Dem Seher Friedrich Nietzsche galten die Hyperboreer als Symbol der einsamen Erhabenheit und der geistigen Reinheit und Schöne. In seinem Werk „Der Antichrist“ benutzt er die Hyperboreer als Metapher, um seinen geistigen Standort jenseits der modernen Nieder- und Billigkeiten als „Unzeitgemäßer“ auszudrücken, der vom Bergesgipfel seiner Einsiedelei hinabschaut auf die Verworfen- und Verworrenheiten der modernen Welt. Im Vorwort zum „Antichrist“ sagt er: „Sehen wir uns ins Gesicht. Wir sind Hyperboreer - wir wissen gut genug, wie abseits wir leben. ,Weder zu Lande noch zu Wasser wirst du den Weg zu den Hyperboreern finden‘: das hat schon Pindar von uns gewusst. Jenseits des Nordens, des Eises, des Todes -unser Leben, unser Glück... Wir haben das Glück entdeckt, wir wissen den Weg, wir fanden den Ausgang aus ganzen Jahrtausenden des Labyrinths. Wer fand ihn sonst ? - Der moderne Mensch etwa ? - ,Ich weiß nicht aus noch ein; ich bin alles, was nicht aus noch ein weiß' - seufzt der moderne Mensch... An dieser Modernität waren wir krank – am faulen Frieden, am feigen Kompromiss, an der ganzen tugendhaften Unsauberkeit des modernen Ja und Nein.

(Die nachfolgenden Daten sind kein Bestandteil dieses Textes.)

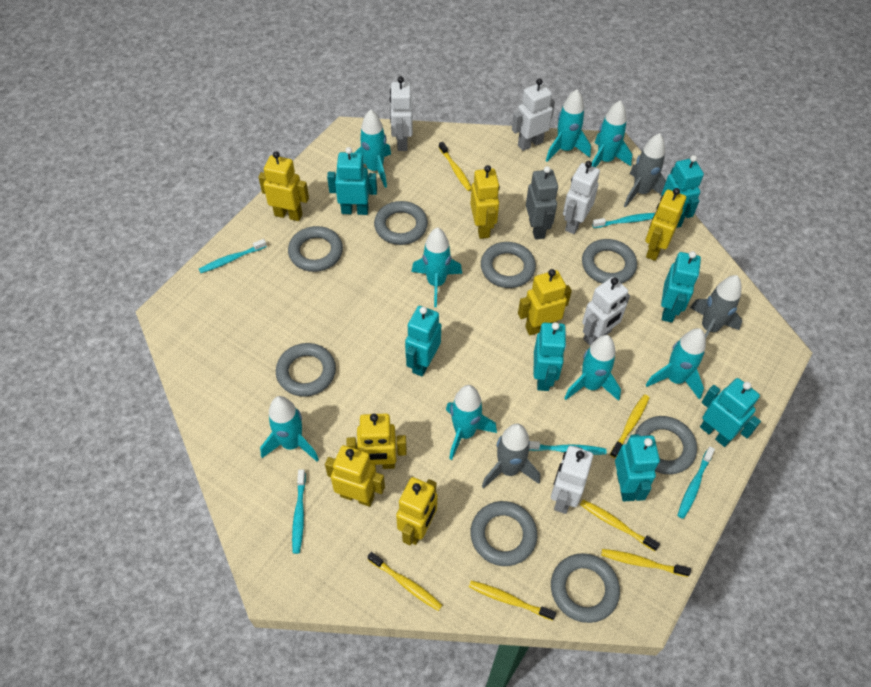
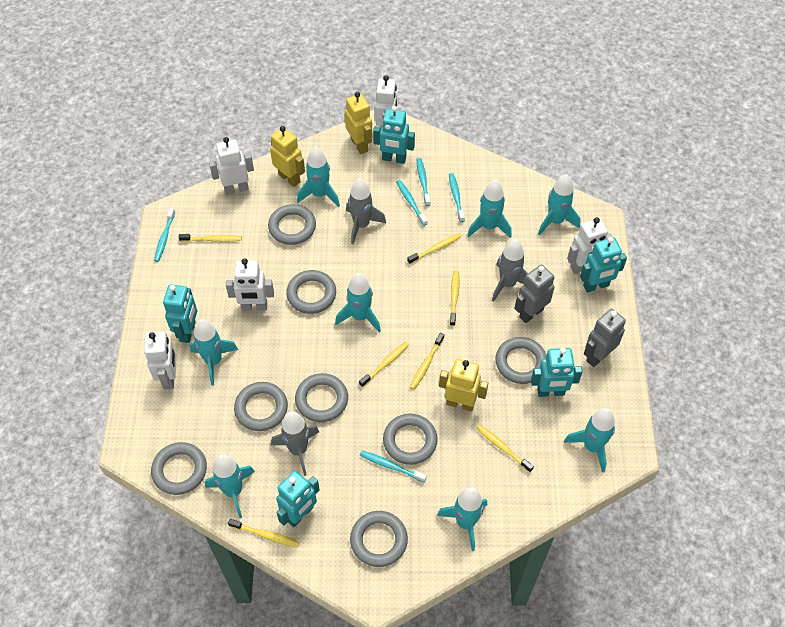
grey robot: 1 -> 2
turquoise robot: 7 -> 5
yellow robot: 7 -> 3
yellow toothbrush: 6 -> 7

Diese Toleranz und largeur des Herzens, die alles ,verzeiht‘, weil sie alles ,begreift‘, ist Schirokko für uns. Lieber im Eise leben, als unter modernen Tugenden und andern Südwinden !... Wir waren tapfer genug, wir schonten weder uns noch andere: aber wir wussten lange nicht, wohin mit unsrer Tapferkeit. Wir wurden düster, man hieß uns Fatalisten. Unser Fatum - das war die Fülle, die Spannung, die Stauung der Kräfte. Wir dürsteten nach Blitz und Taten, wir blieben am fernsten vom Glück der Schwächlinge, von der ,Ergebung‘ ... Ein Gewitter war in unsrer Luft, die Natur, die wir sind, verfinsterte sich - denn wir hatten keinen Weg. Formel unsres Glücks: ein Ja, ein Nein, eine gerade Linie, ein Ziel...“
Tschandala/Chandala ist ein verächtlicher Begriff aus der Sanskrit-Literatur für als niederklassig Angesehene (Kretins, Pöbel, Plebs). Für Nietzsche ist das Christentum eine Tschandala-Religion, das eine „Gegenbewegung gegen jede Moral der Züchtung, der Rasse, des Privilegiums dar[stellt]: - es ist die antiarische Religion par excellence: das Christentum die Umwertung aller arischen Werte, der Sieg der Tschandala-Werte, das Evangelium den Armen, den Niedrigen gepredigt, der Gesamt-Aufstand alles Niedergetretenen, Elenden, Missratenen, Schlechtweggekommenen gegen die ‚Rasse‘, - die unsterbliche Tschandala-Rache als Religion der Liebe …“ Im Gegensatz zu Nietzsche sehe ich den Tschandala-Charakter des Christianismus nicht bereits aus den jüdischen Wurzeln begründet, sondern erst aus seinen Umformungen des 4. Jhs., unter dem Einfluss des alexandrinischen und stadtrömischen Großstadtproletariats und dessen verschlagenen Führern, die sich teils aus Patrizierkreisen rekrutierend, neue imperiale Möglichkeiten witterten und anderenteils, aus der Hefe des Volkes kommend, ihre Chancen auf Würden und Einfluss ergriffen.